TiDB> select d.tid,smi.tid ,b.tid , SUM(CASE WHEN d.period < '2020-01' THEN d.pay ELSE 0 END) AS
beforeYearAmt FROM testdbs.m_info smi INNER JOIN testdbs.b2_info d ON smi.code = d.code1 AND d.type1 = 03 AND smi.code3 = 'S21011' LEFT JOIN testdbs.h_info a ON smi.code4 = a.code AND smi.type3 = 01 LEFT JOIN testdbs.b1_info b ON a.btestcode = b.code WHERE d.code2 = 'S21011' AND d.period <= '2021-12' LIMIT 10;
ERROR 8118 (HY000): Failed to build executor
  1. After modifying sql_mode and removing AND smi.type3 = '01'
TiDB> select d.tid,smi.tid ,b.tid , SUM(CASE WHEN d.period < '2020-01' THEN d.pay ELSE 0 END) AS
beforeYearAmt FROM testdbs.m_info smi INNER JOIN testdbs.b2_info d ON smi.code = d.code1 AND d.type1 = 03 AND smi.code3 = 'S21011' LEFT JOIN testdbs.h_info a ON smi.code4 = a.code  LEFT JOIN testdbs.b1_info b ON a.btestcode = b.code WHERE d.code2 = 'S21011' AND d.period <= '2021-12' LIMIT 10;
+------+------+------+---------------+
| tid  | tid  | tid  | beforeYearAmt |
+------+------+------+---------------+
| NULL | NULL | NULL |          NULL |
+------+------+------+---------------+
1 row in set (0.01 sec)
| username: 特雷西-迈克-格雷迪 | Original post link

Step 2: Isn’t the sql_mode you set the same as mine?

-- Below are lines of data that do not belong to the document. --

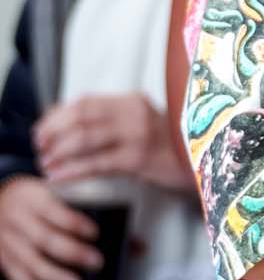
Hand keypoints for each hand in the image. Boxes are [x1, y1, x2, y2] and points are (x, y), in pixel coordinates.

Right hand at [0, 175, 98, 279]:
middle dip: (72, 252)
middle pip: (44, 239)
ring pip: (30, 263)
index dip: (75, 223)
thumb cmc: (40, 198)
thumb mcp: (60, 194)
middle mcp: (17, 220)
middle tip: (97, 262)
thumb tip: (137, 244)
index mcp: (34, 198)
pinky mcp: (4, 261)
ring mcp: (8, 243)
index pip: (54, 211)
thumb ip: (96, 214)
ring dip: (55, 278)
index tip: (96, 233)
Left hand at [36, 94, 182, 189]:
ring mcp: (139, 135)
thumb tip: (67, 126)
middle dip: (53, 133)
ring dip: (59, 153)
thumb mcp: (143, 125)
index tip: (42, 130)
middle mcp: (136, 113)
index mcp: (134, 101)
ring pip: (85, 139)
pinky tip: (59, 178)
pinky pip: (96, 164)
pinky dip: (72, 171)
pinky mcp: (139, 159)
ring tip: (46, 164)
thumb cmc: (170, 148)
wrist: (207, 164)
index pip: (85, 102)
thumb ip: (114, 120)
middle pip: (81, 117)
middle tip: (40, 147)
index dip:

Step 3: Why remove AND smi.type3 = '01'?

| username: 特雷西-迈克-格雷迪 | Original post link

If you think the SQL is not standard, you can execute it like this:

SELECT d.code2, a.code, b.code,
           SUM(CASE WHEN d.period < '2020-01' THEN d.pay ELSE 0 END) AS beforeYearAmt
FROM testdbs.m_info smi 
INNER JOIN testdbs.b2_info d ON smi.code = d.code1 
            AND d.type1 = '03' AND smi.code3 = 'S21011'
LEFT JOIN testdbs.h_info a ON smi.code4 = a.code AND smi.type3 = '01'
LEFT JOIN testdbs.b1_info b ON a.btestcode = b.code
WHERE d.code2 = 'S21011'
              AND d.period <= '2021-12'
GROUP BY d.code2, a.code, b.code
LIMIT 10;
| username: onlyacat | Original post link

I took a quick look and found that it was because the master changed some calculation methods in the basePhysicalJoin within the PhysicalPlan. I’ll take another look in the next few days.